L’écrivain met en lumière son propre combat personnel où, malgré l’absence de danger pour ses enfants, il s’est vu retirer l’autorité parentale. Il dénonce les tactiques d’intimidation et d’obstruction, comme l’obligation de payer des consignations jusqu’à 8 000 euros pour déposer plainte, une somme réservée aux « millionnaires », visant à gagner du temps et à décourager les familles plaignantes. Selon lui, la justice est utilisée pour protéger les pédocriminels en France.
Le cas du juge Olivier B. de Dijon est cité comme l’exemple parfait de cette déchéance institutionnelle. Ce magistrat, qui a mis sa fille de 12 ans sur des sites échangistes, était en charge de la politique de l’enfance et des familles à Dijon. Il était surnommé « le libertin » par ses collègues. L’horreur est d’autant plus grande que, bien qu’ayant pris initialement une peine légère, celle-ci a été réduite en appel à du simple sursis. Pire encore, Moradel Hattab révèle que l’enquête de police a mis en évidence la présence de personnes connues, dont des magistrats, sur ces sites, mais qu’aucun nom n’a été divulgué. Le dossier a été délocalisé à Besançon pour s’assurer de sa protection.

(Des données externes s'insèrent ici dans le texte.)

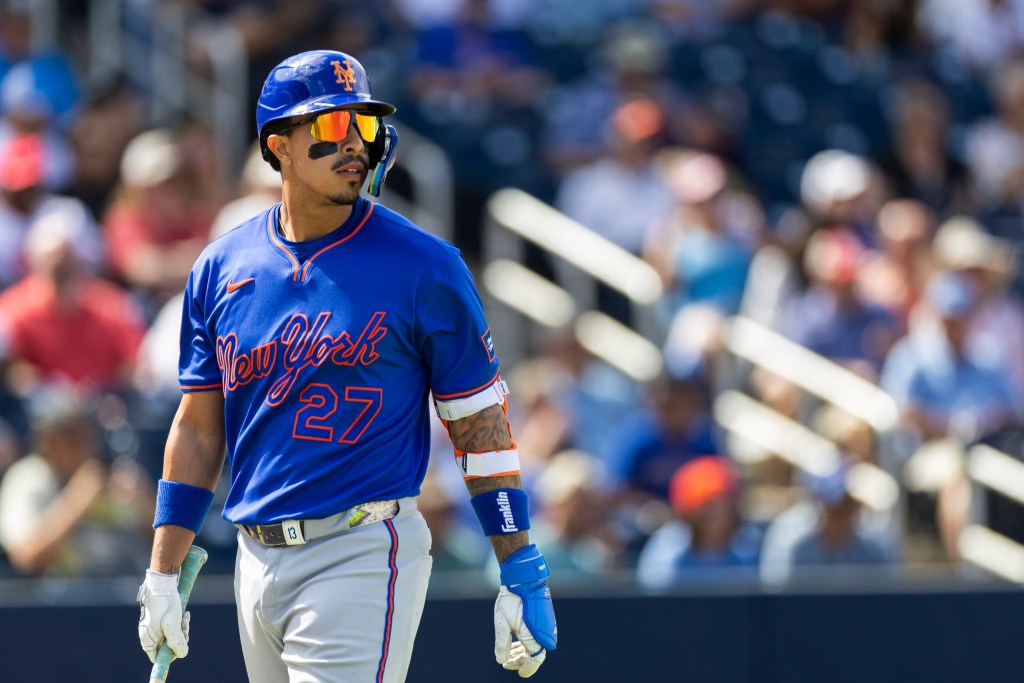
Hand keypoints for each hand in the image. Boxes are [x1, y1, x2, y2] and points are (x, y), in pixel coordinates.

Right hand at [137, 570, 189, 662]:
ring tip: (185, 617)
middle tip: (184, 626)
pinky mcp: (161, 618)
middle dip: (179, 637)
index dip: (171, 654)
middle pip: (167, 646)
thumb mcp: (173, 625)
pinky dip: (180, 621)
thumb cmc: (165, 604)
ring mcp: (155, 626)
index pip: (158, 657)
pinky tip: (185, 614)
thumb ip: (176, 642)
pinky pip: (173, 625)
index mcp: (147, 640)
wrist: (162, 582)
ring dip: (181, 628)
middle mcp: (149, 634)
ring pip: (172, 635)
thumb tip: (182, 654)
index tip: (181, 644)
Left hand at [494, 545, 556, 677]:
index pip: (535, 660)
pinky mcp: (544, 619)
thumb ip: (502, 643)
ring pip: (535, 645)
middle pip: (535, 654)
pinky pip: (536, 636)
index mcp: (534, 636)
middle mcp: (543, 632)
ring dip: (523, 652)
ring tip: (509, 654)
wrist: (523, 578)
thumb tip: (501, 660)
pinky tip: (516, 642)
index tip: (518, 673)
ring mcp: (545, 625)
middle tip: (506, 663)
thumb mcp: (501, 622)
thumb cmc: (512, 599)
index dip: (527, 669)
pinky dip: (526, 643)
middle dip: (521, 661)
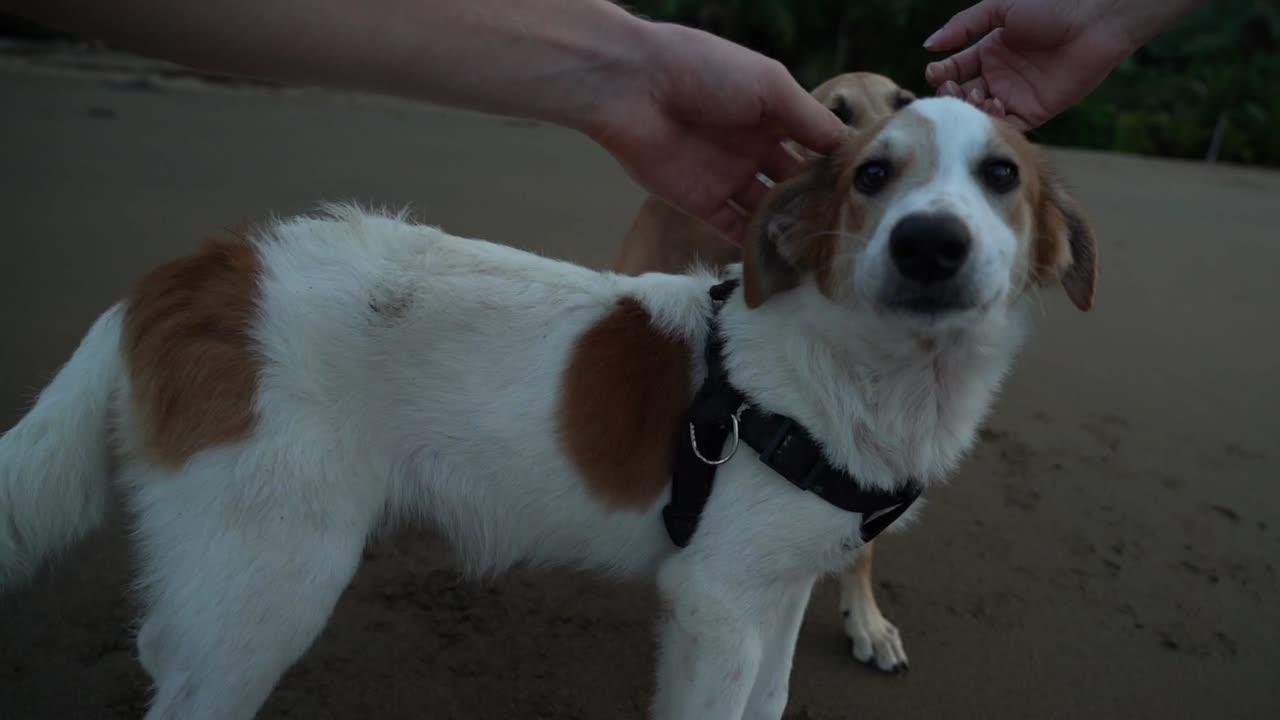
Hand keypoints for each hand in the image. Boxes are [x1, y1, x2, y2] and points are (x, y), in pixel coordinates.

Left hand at [584, 23, 846, 244]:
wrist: (632, 87)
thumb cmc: (704, 70)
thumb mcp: (770, 86)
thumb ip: (809, 119)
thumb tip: (850, 146)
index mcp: (773, 113)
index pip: (815, 147)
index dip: (838, 169)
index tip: (869, 195)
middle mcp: (754, 147)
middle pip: (794, 184)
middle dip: (816, 206)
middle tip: (849, 234)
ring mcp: (728, 177)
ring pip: (767, 212)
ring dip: (789, 231)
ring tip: (820, 255)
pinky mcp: (701, 203)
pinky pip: (734, 229)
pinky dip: (755, 246)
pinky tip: (782, 262)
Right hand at [923, 0, 1144, 129]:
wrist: (1094, 19)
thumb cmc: (1050, 5)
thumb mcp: (999, 8)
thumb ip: (963, 26)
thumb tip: (928, 45)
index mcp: (991, 51)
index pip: (956, 69)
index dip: (941, 74)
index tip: (934, 74)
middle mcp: (1001, 76)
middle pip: (964, 94)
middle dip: (952, 95)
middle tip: (950, 90)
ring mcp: (1017, 95)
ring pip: (981, 112)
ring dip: (971, 107)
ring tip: (974, 94)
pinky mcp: (1036, 112)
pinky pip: (1007, 125)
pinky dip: (994, 121)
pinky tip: (992, 105)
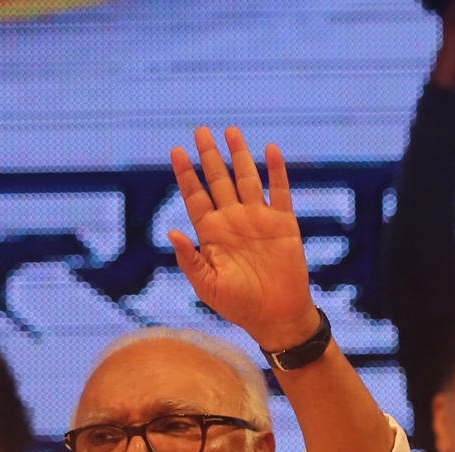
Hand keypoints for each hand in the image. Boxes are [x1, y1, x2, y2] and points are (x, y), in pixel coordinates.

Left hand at [167, 127, 319, 350]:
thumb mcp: (207, 286)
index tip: (177, 151)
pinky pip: (280, 191)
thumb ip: (190, 259)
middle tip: (200, 131)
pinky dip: (276, 170)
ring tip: (230, 131)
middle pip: (219, 180)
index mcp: (212, 233)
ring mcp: (259, 219)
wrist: (277, 317)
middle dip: (210, 155)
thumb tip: (171, 232)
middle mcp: (233, 220)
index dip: (186, 174)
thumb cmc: (239, 306)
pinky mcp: (283, 223)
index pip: (195, 196)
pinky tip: (270, 150)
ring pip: (247, 178)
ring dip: (239, 155)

La réaction du Conseil Supérieur de la Magistrature (CSM) face aux plaintes des familles ayant été jugées par cet homme est jugée scandaleuse. Le CSM a refusé de revenir sur la moindre décision judiciaire de ce « pédocriminel », rejetant en bloc les plaintes et affirmant qu’il n’y avait pas de « populisme antijudiciaire », mais plutôt une « justice antipopulaire ». Le message est clair : l’institution protège ses propres membres, même les plus pervers, au détriment des centaines de milliers d’enfants massacrés chaque année.